More tech, more tech, more better tech!
FOR PROJECT DELIVERY TEAMS:
- Allocate more time to think, supervise, question, teach, analyze, research, ask, utilize peer reviews, find out how other industries do it, etc., such that a effective answer has been found that is technically and financially sound. Yes, this will cost more money in the shop -- but there will be big savings in the field and in overall execution time gained. As important, ROIs will improve and management may once more beckon engineers to the top positions instead of thinking of engineering as a necessary evil. Every technologist should never forget that engineering without economics is a meaningless term.

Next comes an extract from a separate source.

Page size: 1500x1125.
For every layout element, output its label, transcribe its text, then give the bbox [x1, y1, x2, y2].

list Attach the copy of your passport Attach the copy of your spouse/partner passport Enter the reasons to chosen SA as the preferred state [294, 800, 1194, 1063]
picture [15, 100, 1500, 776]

- To ensure that lessons learned during startup are retained in the knowledge data bank of each organization, it should become standard practice to have the owner/contractor process designers and other team members lead the startup efforts, and not leave the field until all the design objectives have been met. After startup, a Process Design Considerations Memorandum should be mandatory, including all the lessons learned in the field.

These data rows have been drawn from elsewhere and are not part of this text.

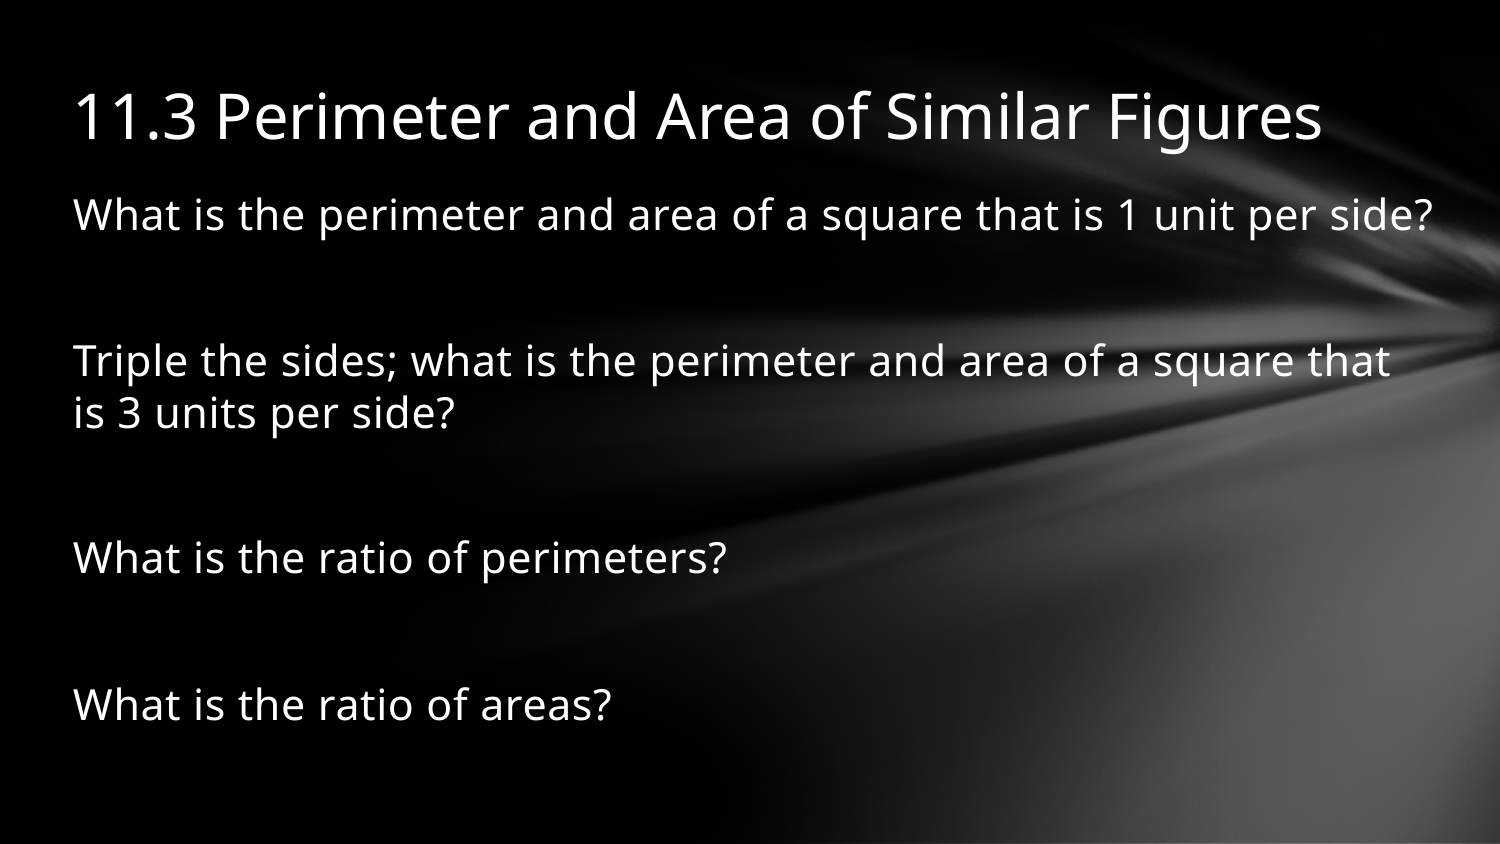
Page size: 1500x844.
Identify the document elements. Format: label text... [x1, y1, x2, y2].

title 11.3 Perimeter and Area of Similar Figures [57, 28, 1450, 160]
list What is the perimeter and area of a square that is 1 unit per side? Triple the sides; what is the perimeter and area of a square that is 3 units per side? What is the ratio of perimeters? What is the ratio of areas? [57, 180, 1450, 762]
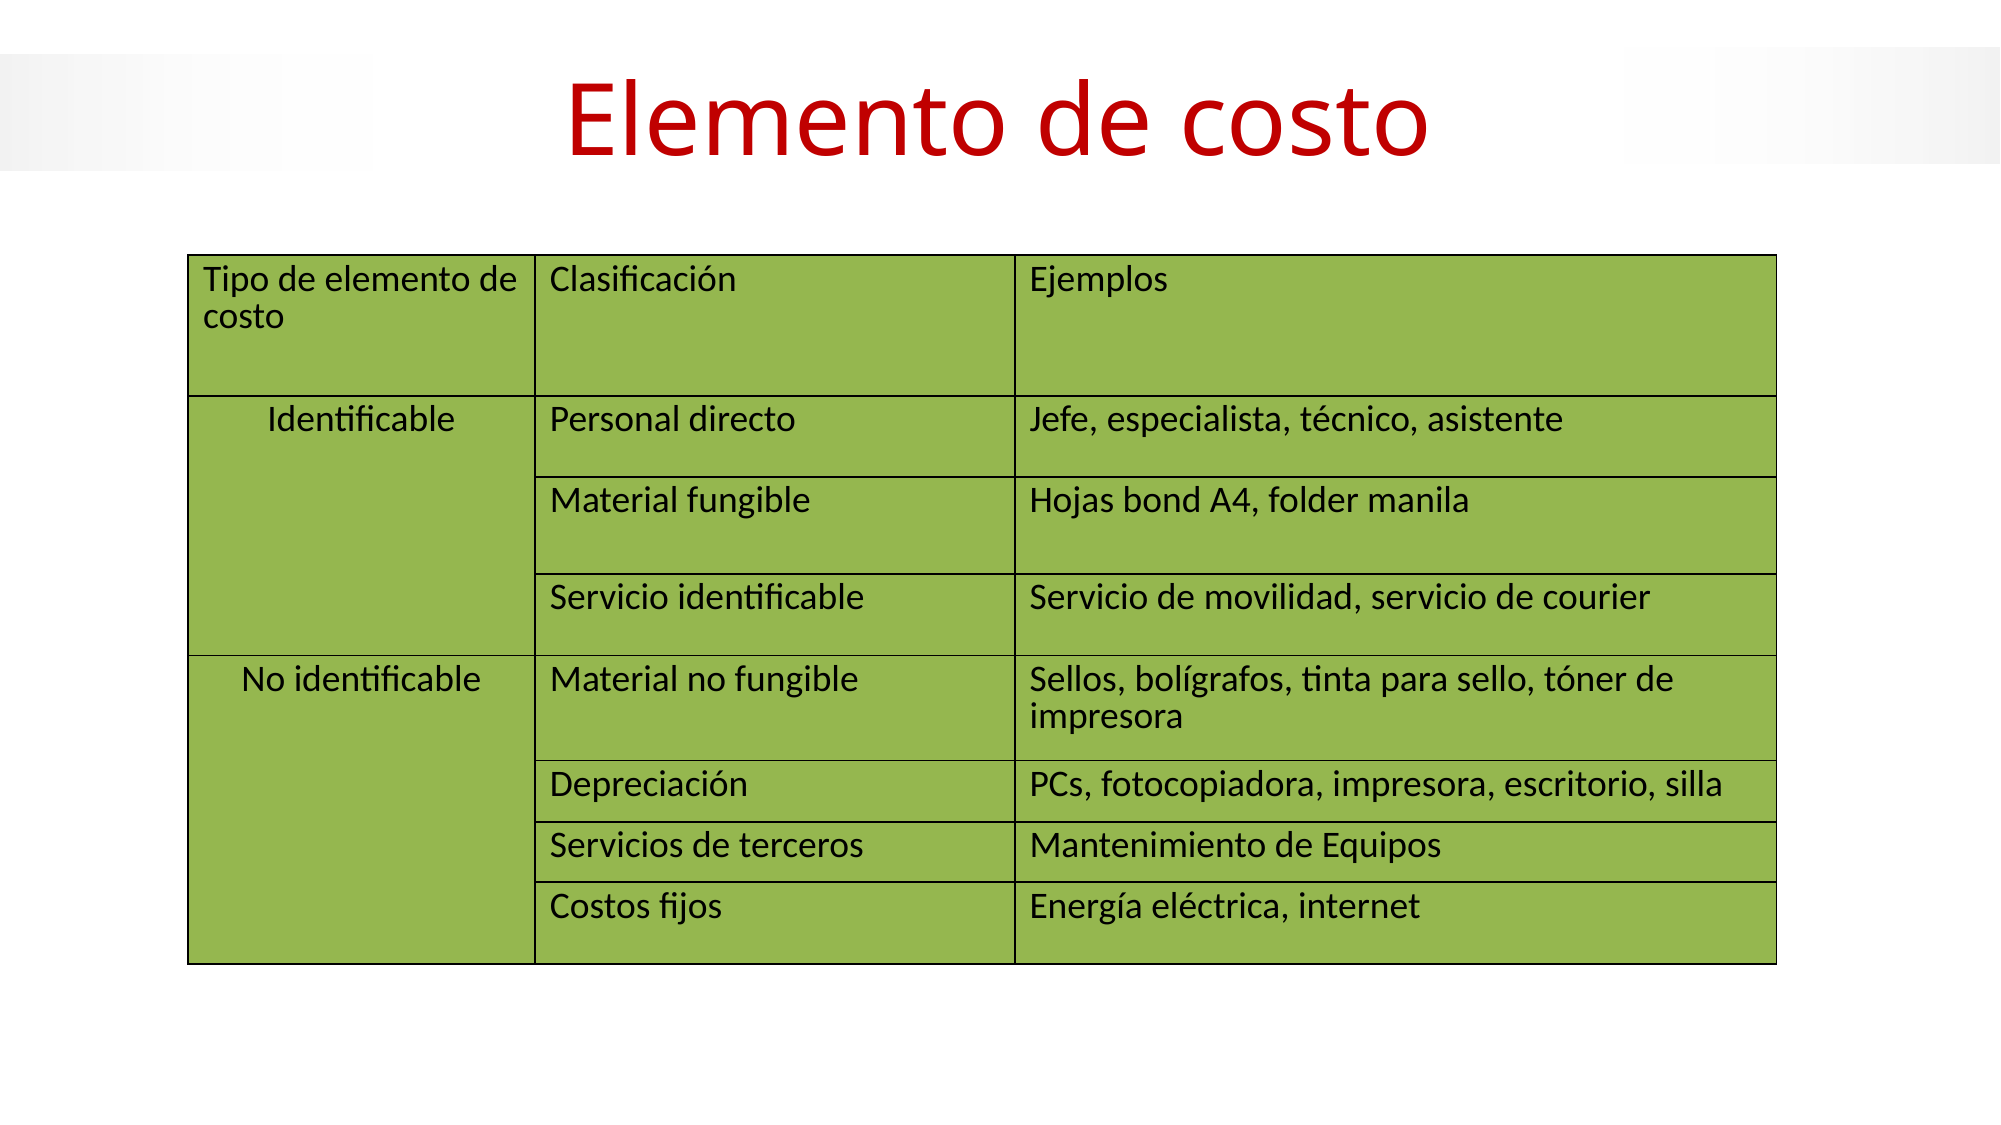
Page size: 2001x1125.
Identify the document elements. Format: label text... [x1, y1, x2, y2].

table_cell Servicio de movilidad, servicio de courier [1016, 575, 1776, 655]
table_cell Personal directo [536, 397, 1014, 476]
table_cell Depreciación [536, 761, 1014, 821]
table_cell Hojas bond A4, folder manila [1016, 478, 1776, 573]
table_cell No identificable [189, 656, 534, 963]
table_cell Mantenimiento de Equipos [1016, 823, 1776, 881]
table_header Tipo de elemento de costo [189, 256, 534, 395]
table_header Ejemplos [1016, 256, 1776, 395]
table_cell Material fungible [536, 478, 1014, 573]
table_cell Jefe, especialista, técnico, asistente [1016, 397, 1776, 476]
table_cell Costos fijos [536, 883, 1014, 963]
table_header Clasificación [536, 256, 1014, 395]
text_box Elemento de costo [0, 47, 2000, 183]
table_cell Material no fungible [536, 656, 1014, 760]
table_cell Servicios de terceros [536, 823, 1014, 881]
table_cell Sellos, bolígrafos, tinta para sello, tóner de impresora [1016, 656, 1776, 760]
table_cell Servicio identificable [536, 575, 1014, 655]
table_cell Energía eléctrica, internet [1016, 883, 1776, 963]
table_cell PCs, fotocopiadora, impresora, escritorio, silla [1016, 761, 1776, 821]
table_cell Identificable [189, 397, 534, 655]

- The measuring sticks for success must be revised from "On Time and on Budget," to "Our turnover ratio on this project is higher than our competitors," or "Our net margin on this project is better than our competitors," or even "We achieved the expected return we promised to the owner based on the total capital invested," and other similar goals that link our performance to real world results, such as "We made saleable product on the date promised initially" and "We gained the following valuable knowledge that will help us improve our returns on future projects."
FOR CONTROL MAGAZINE:
- I think you are doing a very good job educating the reader. You have two places every month where learning can take place. Béla Lipták's column, “Ask the Experts,” and the informative work by McMillan and Weiner in Control Talk. My suggestion is to expand these columns to include even more technical details, with added emphasis on how various technical equipment/instrumentation options can be adapted to differing project economic realities.
- It might be instructive to start a Lessons Learned column targeted to finding what did not work and why, where readers would be invited to tell in some detail what they learned, anonymously if they so preferred. If printing costs do not permit such page expansion, then perhaps you can do it on the electronic version only.
FOR OWNERS/CONTRACTORS:
Support existing or initiate new Operational Excellence Forums, where peers could hold videoconference discussions on technical issues, guided/facilitated by knowledgeable teachers. The thrust of such Forums would be "what's best techno-economically for this case?" A summary of the problem and the understandings reached would be available on the web as a Case Study. Case Studies have been valuable teaching tools to train people on how to solve business problems. Over time we would build up a knowledge library, which will be helpful to future learners.
FOR INDIVIDUAL ENGINEERS/TECHNOLOGISTS:
Keep learning, keep asking, keep advancing. Believe that you can add value. There is beauty and pleasure in digging for the truth and the facts, even the mundane ones that we deal with. Teach others.
In summary, we need a new way to design and construct plants. The old way is not working.